Kartierung des estnischen militärisch-architektonischen Erbes und Analyse der Nutzungsmöglichkeiten. 19. und 20. Jahrhundert. Küstenbatterie Sääre (12-Zoll). Gutachten eines Denkmalpflegeexperten. Zusammengestellt von: Tõnu Veldre. Dezember 2017.
Zugehörige Objekte
43. Küstenbatterie in Sääre
Das 2004 als "Geschichtszimmer von Sääre" gegründete Militärmuseum von Sõrve befindet sich in den Gebäuden des ehemaligen sowjetischen Grenzschutzes auf der Spitze der Sõrve-Halbinsel im Dorf Sääre in der Gemeinde Torgu auf der Insel Saaremaa. Der Leuchtturm von Sõrve, eine der meistbesuchten Touristenattraktionen Saaremaas, liegt in Sichtweite, etwa einen Kilometer entfernt.
Während des Kalten Krieges war die Küste von Saaremaa von etlichen solcher Wachposten übersät.

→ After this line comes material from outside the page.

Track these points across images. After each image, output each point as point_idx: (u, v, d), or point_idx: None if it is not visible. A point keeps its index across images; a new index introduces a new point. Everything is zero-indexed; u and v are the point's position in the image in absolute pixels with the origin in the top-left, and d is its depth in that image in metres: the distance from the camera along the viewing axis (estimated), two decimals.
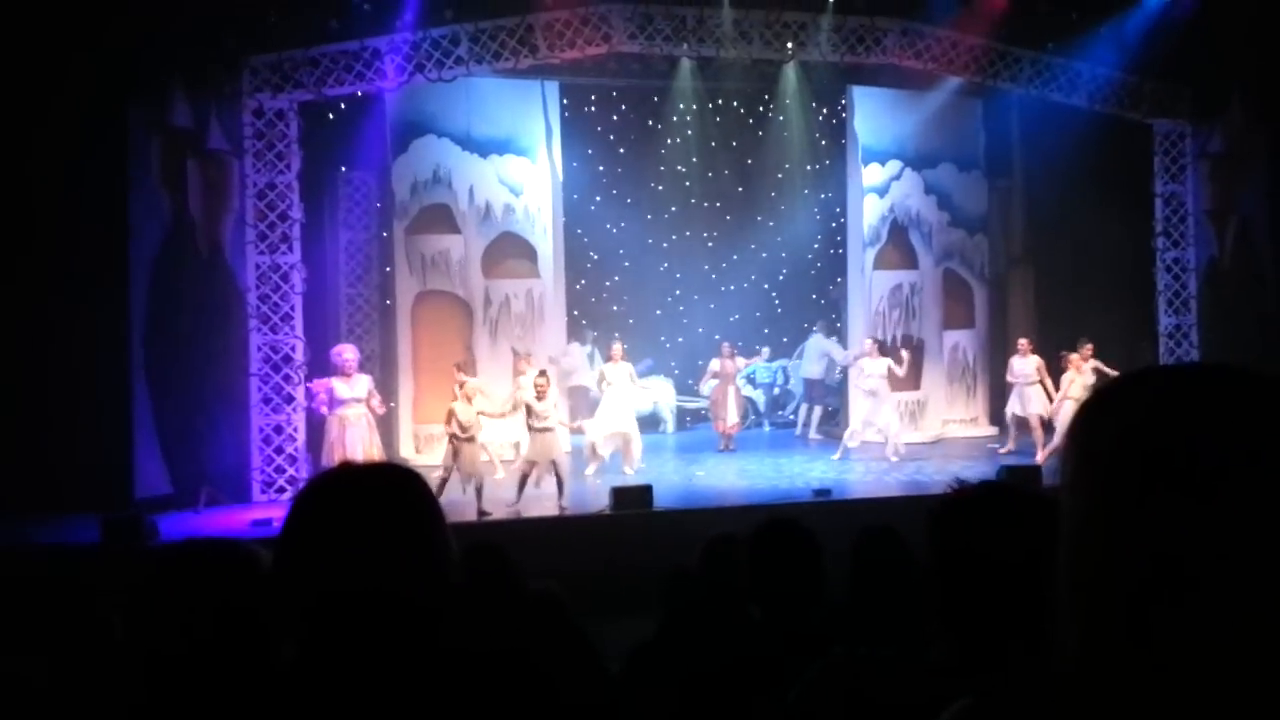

In der Regel waren sie mit ein paar Dutzend Matrosen und einigen Offizieren besetzt. Ziel war die Überwachung des Seeverkehrs in der Irbenstraße, denn die Küste von Saaremaa war Teil der maritimen Außengrenze der Sowjetunion. Die Militärausstellung ist in einem 1955 errichteten Kasernengebäude untergebracht und in verschiedene Räume unterteilt. Besucher erfahren hier Näheres zu den Ereignissen des Ersten und Zweiten Weltkriegs auf Sõrve, erhalten Infos zur Sowjetzeit und zur aktuellen militärischen Ausrüstung der NATO-Truppen. Die älteren Objekte wurden von Einheimischen gesammelt und auf Schlachtfeldern gefunden. Heute befinden sich in den Nebengebäuden desselben Komplexes auch eine maritime und historische Ausstellung sowie das Naturmuseum von Sõrve, die auch mit der Eintrittskarte für das Militärmuseum besucht werden können.
In der Nähe des Museums befindet sich die Küstenbatterie Nr. 43 aus dem Ersten Weltkrieg. Hier kann man Geschützstellungen aus Beton und Schutzmauern zweier Stellungen sowie den Sandhügel des Gefechtsstandes sehen.